**LISTA DE TAREAS**
1 – En el fragmento sobre la Corona catalano-aragonesa, ¿con quién casó Ramiro II a su hija Petronila?
2 – Copia del fragmento sobre la Corona catalano-aragonesa todo lo que va desde "Porque, ¿a que" hasta "sino el qué.".

**FRAGMENTO SELECCIONADO**
+ + + + + + +
La inexistente Corona catalano-aragonesa

Porque, ¿a que patria se refería exactamente? Puede que se estuviera refiriendo a lo que luego, la historiografía más proclive a la ideología que al rigor, ha devenido en llamar “Corona catalana”. Pero no. ¿Cómo se va a referir a tal invención un hombre leído? Claro que no importa tanto el cuánto se haya leído, sino el qué.

Jamás ha existido algo parecido a un reino en Cataluña. Mientras no formó parte de una entidad jurídica mayor, Cataluña si fue algo, fue una confederación de condados regidos por el que más poder acumulaba de ellos, el de Barcelona. Más tarde, hacia 1150, se produjo algo parecido a una unión entre Cataluña y Aragón, que sí se había configurado como un Reino y tenía estructura y categoría internacional como tal. Sin embargo, esa unión no fue del todo unión. Como sin duda no se habrá estudiado en la educación pública catalana, y ahorrándonos los pormenores farragosos, Ramiro II, rey de Aragón, casó a su hija Petronila, heredera de la corona, con el conde de Barcelona, Ramón Berenguer IV, que nunca ostentó ningún otro título que el de rey consorte de Aragón. Su hijo, Alfonso II, sí fue rey, pero no de Cataluña, que no existía, sino de Aragón. Conservó, además, el título de conde de Barcelona.

Sin embargo, ni estos sucesos medievales, ni los que les sucedieron en las páginas siguientes de la Historia, configuraron algo parecido a una nación catalana. Así lo afirmaba no un castellano, sino alguien tan catalán como Puigdemont o Junqueras, Jaume Vicens i Vives, que en la década de los treinta del siglo pasado afirmó, tras una investigación como las que hacía Vives, concienzuda hasta la extenuación: "En más de 3.000 documentos que llevamos recogidos, no hemos encontrado ni uno solo que nos hable de una emoción colectiva catalanista, que nos revele un estado de consciencia nacional: lo sentimos como catalán que somos". Parece poco probable que haya una nación catalana pululando por los siglos de la Historia y aún no se haya topado con nadie.
+ + + + + + +
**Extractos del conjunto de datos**
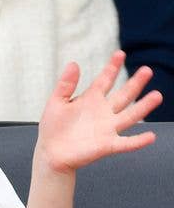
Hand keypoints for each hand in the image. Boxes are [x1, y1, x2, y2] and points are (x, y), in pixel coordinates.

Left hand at [37, 51, 161, 173]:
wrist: (51, 153)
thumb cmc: (53, 128)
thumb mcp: (56, 102)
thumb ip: (65, 84)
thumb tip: (73, 63)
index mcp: (90, 99)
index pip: (105, 80)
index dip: (112, 68)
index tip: (120, 54)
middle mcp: (103, 112)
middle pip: (123, 95)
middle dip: (135, 83)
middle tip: (147, 70)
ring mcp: (107, 128)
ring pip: (130, 116)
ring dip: (143, 107)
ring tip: (157, 95)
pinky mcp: (107, 145)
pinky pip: (126, 143)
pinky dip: (138, 141)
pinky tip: (150, 136)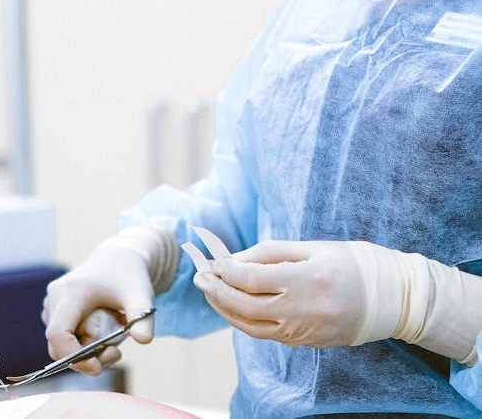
+ + + + + + +
**RESPUESTAS DEL EJERCICIO**
1 – Con el conde de Barcelona, Ramón Berenguer IV.

2 –
Porque, ¿a que patria se refería exactamente? Puede que se estuviera refiriendo a lo que luego, la historiografía más proclive a la ideología que al rigor, ha devenido en llamar “Corona catalana”. Pero no. ¿Cómo se va a referir a tal invención un hombre leído? Claro que no importa tanto el cuánto se haya leído, sino el qué.